About this task: Reproduce each of the rows below verbatim, keeping every line unchanged.
*** Opening Data for this task ***
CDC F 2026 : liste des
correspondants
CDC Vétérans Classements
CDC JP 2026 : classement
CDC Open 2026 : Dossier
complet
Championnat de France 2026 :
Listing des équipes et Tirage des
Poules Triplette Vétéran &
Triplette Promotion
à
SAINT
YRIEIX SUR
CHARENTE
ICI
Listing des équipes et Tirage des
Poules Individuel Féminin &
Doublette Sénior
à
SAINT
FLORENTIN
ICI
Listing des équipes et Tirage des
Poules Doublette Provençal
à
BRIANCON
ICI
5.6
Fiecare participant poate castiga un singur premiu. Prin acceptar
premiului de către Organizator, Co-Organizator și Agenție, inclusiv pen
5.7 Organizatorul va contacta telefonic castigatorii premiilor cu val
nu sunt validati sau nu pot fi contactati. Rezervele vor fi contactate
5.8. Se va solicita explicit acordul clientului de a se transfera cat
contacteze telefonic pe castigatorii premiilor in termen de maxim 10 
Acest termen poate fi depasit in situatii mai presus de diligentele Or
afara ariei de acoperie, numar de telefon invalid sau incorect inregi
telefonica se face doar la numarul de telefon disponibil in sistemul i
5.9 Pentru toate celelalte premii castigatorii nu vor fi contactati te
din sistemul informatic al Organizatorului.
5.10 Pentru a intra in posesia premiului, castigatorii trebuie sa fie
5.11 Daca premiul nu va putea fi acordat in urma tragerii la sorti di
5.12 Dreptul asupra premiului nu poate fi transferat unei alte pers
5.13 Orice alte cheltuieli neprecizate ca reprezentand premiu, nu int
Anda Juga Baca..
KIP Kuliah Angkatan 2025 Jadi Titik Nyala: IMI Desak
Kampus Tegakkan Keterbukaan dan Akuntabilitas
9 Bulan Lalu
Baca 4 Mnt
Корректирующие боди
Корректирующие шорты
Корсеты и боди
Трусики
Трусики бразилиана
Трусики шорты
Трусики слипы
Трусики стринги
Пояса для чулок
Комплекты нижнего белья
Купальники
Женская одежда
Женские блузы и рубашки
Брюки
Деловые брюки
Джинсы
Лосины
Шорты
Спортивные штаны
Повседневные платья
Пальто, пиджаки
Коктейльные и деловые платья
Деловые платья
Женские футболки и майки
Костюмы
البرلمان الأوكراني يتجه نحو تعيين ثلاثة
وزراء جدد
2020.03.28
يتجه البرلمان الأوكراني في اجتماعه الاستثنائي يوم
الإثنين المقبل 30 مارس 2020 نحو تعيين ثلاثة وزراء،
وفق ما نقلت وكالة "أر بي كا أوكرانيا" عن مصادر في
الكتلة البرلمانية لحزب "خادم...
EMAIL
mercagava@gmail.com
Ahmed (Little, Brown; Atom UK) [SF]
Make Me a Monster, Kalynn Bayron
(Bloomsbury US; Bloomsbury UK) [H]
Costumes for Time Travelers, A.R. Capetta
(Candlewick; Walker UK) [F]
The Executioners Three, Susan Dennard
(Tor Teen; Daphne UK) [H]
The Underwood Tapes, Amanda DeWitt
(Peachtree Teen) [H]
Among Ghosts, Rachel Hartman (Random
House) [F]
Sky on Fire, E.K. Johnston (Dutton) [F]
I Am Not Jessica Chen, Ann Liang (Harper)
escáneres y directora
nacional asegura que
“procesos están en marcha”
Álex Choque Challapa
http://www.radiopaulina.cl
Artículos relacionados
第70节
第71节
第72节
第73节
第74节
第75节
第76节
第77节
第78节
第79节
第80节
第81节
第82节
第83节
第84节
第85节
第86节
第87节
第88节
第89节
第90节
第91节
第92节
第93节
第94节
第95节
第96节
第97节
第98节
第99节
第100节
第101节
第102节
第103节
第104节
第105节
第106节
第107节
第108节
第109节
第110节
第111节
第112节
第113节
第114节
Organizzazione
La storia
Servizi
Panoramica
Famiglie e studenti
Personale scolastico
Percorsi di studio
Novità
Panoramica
*** Closing Data for this task ***
Response area:
CDC F 2026 : liste des
correspondants
CDC Vétérans Classements
CDC JP 2026 : classement
CDC Open 2026 : Dossier
complet
Championnat de France 2026 :
Listing des équipes et Tirage des
Poules Triplette Vétéran &
Triplette Promotion
à
SAINT
YRIEIX SUR
CHARENTE
ICI
Listing des équipes et Tirage des
Poules Individuel Féminin &
Doublette Sénior
à
SAINT
FLORENTIN
ICI
Listing des équipes et Tirage des
Poules Doublette Provençal
à
BRIANCON
ICI
5.6
Fiecare participant poate castiga un singur premiu. Prin acceptar
premiului de către Organizator, Co-Organizator și Agenție, inclusiv pen
5.7 Organizatorul va contacta telefonic castigatorii premiilor cu val
nu sunt validati sau nu pot fi contactati. Rezervele vor fi contactate
5.8. Se va solicita explicit acordul clientului de a se transfera cat
contacteze telefonic pe castigatorii premiilor in termen de maxim 10 
Acest termen poate fi depasit in situatii mai presus de diligentele Or
afara ariei de acoperie, numar de telefon invalid sau incorect inregi
telefonica se face doar la numarul de telefon disponibil in sistemul i
5.9 Pentru toate celelalte premii castigatorii nu vor fi contactati te
din sistemul informatic al Organizatorului.
5.10 Pentru a intra in posesia premiului, castigatorii trebuie sa fie
5.11 Daca premiul nu va putea fi acordat in urma tragerii la sorti di
5.12 Dreptul asupra premiului nu poate fi transferat unei alte pers
5.13 Orice alte cheltuieli neprecizate ca reprezentand premiu, nu int
Anda Juga Baca..
KIP Kuliah Angkatan 2025 Jadi Titik Nyala: IMI Desak
Kampus Tegakkan Keterbukaan dan Akuntabilitas
9 Bulan Lalu
Baca 4 Mnt
Корректирующие боди
Корректирующие шорты
Корсеты и боди
Трусики
Трусики бразилиана
Трусики шорты
Трусики слипы
Трусики стринги
Пояса для чулок
Комплекты нижнего белья
Купальники
Женская одежда
Женские блузы и рубашки
Брюки
Деловые брюки
Джинсы
Лосины
Шорты
Спортивные штаны
Повседневные платья
Пальто, пиджаки
Коктейльные и деловые платья
Деловые платья
Женские футболки и майки
Костюмы
البرلمان الأوكراني يتجه نحو تعيين ثلاثة
وزراء جدد
2020.03.28
يتجه البرلمان الأوكراني في اجتماعه الاستثنائي يوم
الإثنين المقبل 30 مارس 2020 نحو تعيين ثلاثة وزراء،
وفق ما نقلت وكالة "أر بي كا أوكرانيا" عن مصادر في
الكتلة البرلمانية لحزب "خادم...
EMAIL
mercagava@gmail.com
Ahmed (Little, Brown; Atom UK) [SF]
Make Me a Monster, Kalynn Bayron
(Bloomsbury US; Bloomsbury UK) [H]
Costumes for Time Travelers, A.R. Capetta
(Candlewick; Walker UK) [F]
The Executioners Three, Susan Dennard
(Tor Teen; Daphne UK) [H]
The Underwood Tapes, Amanda DeWitt
(Peachtree Teen) [H]
Among Ghosts, Rachel Hartman (Random
House) [F]
Sky on Fire, E.K. Johnston (Dutton) [F]
I Am Not Jessica Chen, Ann Liang (Harper)
escáneres y directora
nacional asegura que
“procesos están en marcha”
Álex Choque Challapa
http://www.radiopaulina.cl
Artículos relacionados
第70节
第71节
第72节
第73节
第74节
第75节
第76节
第77节
第78节
第79节
第80节
第81节
第82节
第83节
第84节
第85节
第86节
第87节
第88节
第89节
第90节
第91节
第92节
第93节
第94节
第95节
第96节
第97节
第98节
第99节
第100节
第101节
第102节
第103节
第104节
第105节
第106节
第107节
第108节
第109节
第110节
第111节
第112节
第113节
第114节
Organizzazione
La storia
Servizi
Panoramica
Famiglie e studenti
Personale scolastico
Percorsi di studio
Novità
Panoramica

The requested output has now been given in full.